Their appeal is that these men also tend to be sweet and understanding listener. You might feel, for instance, that you can tell this man anything. He makes you feel warm. Over time, however, he may not make you feel safe enough to rely on him when the going gets rough.
Observe your pattern of decision-making if you have chosen a too nice man. You can avoid an imbalance in your relationship by including your man in your decisions, coaching him to make decisions and not blaming him for making mistakes.
And if your proposal is too little, you can have a re-do. Ask your partner to establish a different proposal experience so you can have a different memory. This re-do may never fully get rid of the unsatisfying proposal, but it can build a closer bond and greater respect for your partner.
3) The Just-Right Proposal
Smart marriage proposals don’t have to set the world on fire. They should honor your style, wishes and relationship history. An example of a smart proposal might take place where you went on your first date or where you had your first kiss.

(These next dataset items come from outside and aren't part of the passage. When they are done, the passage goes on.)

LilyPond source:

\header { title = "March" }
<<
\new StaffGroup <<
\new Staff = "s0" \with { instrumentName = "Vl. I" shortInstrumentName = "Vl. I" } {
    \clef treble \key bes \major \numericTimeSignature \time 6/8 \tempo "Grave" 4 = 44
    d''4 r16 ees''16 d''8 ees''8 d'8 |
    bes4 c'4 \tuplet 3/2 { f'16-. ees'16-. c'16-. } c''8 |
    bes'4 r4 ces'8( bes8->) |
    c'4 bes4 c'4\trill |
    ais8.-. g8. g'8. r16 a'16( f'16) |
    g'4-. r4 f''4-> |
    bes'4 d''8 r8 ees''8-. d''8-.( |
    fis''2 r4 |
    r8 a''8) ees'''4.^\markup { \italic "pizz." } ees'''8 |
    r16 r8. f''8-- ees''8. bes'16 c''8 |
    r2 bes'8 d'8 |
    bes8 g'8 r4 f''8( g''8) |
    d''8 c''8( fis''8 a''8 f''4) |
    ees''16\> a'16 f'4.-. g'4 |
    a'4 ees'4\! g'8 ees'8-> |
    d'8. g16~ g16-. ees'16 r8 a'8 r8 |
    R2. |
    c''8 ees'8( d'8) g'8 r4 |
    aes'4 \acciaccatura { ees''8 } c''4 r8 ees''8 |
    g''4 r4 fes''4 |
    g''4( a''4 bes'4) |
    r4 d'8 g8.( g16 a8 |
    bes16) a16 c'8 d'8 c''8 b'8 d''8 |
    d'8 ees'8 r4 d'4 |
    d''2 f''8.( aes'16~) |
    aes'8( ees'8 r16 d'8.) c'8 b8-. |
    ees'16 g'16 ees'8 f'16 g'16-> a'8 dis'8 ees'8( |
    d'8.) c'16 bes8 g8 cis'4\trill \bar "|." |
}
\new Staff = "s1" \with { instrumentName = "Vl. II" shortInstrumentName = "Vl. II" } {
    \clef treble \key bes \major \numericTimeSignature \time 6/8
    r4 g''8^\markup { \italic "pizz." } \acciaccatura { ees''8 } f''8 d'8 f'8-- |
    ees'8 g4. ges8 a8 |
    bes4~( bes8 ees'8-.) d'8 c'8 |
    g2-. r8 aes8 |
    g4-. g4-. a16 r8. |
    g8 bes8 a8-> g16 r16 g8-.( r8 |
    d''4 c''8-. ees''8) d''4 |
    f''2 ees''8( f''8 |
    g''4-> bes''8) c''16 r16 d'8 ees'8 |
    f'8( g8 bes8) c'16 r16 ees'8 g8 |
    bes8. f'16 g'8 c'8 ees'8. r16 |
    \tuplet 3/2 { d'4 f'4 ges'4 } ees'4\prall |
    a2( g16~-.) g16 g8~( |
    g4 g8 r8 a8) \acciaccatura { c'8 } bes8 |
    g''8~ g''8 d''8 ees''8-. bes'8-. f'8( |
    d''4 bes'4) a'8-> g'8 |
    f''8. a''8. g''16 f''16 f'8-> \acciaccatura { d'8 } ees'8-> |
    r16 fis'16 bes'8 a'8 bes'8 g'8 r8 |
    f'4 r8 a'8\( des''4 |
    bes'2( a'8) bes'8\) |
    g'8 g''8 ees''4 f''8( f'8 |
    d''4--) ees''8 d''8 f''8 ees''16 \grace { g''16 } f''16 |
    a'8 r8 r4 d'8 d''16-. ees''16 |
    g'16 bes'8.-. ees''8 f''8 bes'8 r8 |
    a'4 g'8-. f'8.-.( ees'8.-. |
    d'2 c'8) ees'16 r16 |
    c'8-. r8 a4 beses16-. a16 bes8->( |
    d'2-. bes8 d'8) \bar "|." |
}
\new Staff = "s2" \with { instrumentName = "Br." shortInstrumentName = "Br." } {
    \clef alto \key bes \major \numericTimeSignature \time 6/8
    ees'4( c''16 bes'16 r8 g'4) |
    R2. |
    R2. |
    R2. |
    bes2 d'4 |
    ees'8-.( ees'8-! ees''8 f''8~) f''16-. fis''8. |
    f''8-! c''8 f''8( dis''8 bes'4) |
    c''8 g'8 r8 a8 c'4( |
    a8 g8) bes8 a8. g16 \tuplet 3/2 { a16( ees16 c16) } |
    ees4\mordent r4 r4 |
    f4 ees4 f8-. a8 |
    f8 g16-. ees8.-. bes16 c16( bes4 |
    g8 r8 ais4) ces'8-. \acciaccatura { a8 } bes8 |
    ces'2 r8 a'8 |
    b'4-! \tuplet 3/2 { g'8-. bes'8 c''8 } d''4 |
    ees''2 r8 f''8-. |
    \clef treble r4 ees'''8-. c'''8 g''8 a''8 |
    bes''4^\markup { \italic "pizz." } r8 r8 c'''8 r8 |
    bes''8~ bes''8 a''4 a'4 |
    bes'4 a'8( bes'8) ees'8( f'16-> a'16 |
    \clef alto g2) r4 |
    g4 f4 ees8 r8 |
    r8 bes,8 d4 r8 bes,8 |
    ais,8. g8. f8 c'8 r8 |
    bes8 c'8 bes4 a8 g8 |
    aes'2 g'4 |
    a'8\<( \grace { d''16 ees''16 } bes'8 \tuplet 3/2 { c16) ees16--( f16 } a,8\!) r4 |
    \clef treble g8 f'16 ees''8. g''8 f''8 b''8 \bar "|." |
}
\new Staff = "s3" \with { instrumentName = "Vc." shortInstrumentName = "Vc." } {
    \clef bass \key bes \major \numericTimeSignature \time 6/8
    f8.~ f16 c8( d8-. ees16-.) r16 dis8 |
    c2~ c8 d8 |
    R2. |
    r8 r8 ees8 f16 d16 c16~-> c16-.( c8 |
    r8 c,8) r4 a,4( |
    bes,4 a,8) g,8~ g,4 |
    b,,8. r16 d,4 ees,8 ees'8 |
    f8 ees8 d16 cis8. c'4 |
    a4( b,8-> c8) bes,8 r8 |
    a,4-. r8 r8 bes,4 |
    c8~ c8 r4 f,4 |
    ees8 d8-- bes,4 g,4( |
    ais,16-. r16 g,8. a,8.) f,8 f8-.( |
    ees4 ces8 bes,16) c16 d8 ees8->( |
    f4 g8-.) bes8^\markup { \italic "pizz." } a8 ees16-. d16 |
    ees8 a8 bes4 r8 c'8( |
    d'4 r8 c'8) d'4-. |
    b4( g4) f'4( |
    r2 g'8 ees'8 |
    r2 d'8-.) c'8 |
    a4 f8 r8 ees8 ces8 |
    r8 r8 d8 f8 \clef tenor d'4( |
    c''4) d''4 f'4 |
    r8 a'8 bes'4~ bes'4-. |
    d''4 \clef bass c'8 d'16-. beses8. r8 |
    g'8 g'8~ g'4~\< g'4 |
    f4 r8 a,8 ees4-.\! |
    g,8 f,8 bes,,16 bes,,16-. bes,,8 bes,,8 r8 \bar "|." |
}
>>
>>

The goals are to establish a memory and ritual that bond you in a personally meaningful way.
Wedding proposals are amongst the rituals—such as mothers’ and fathers’ day celebrations–that you and partner establish over time. These rituals are part of your unique emotional history that joins you as a team—especially in rough times.
By the time your partner proposes, you should both know that the relationship is a go. You should already have discussed key issues such as children, religion, family and finances.
Just-right proposals do not occur as a result of fights, whirlwind courtships, family pressure or traumatic events that propel you to create pseudo-intimacy. Just-right proposals are based on knowing each other over time—and through both good and bad times.
Most importantly, both of you should feel happy, warm, loving, hopeful, confident and stronger because you are a team of equals with different strengths.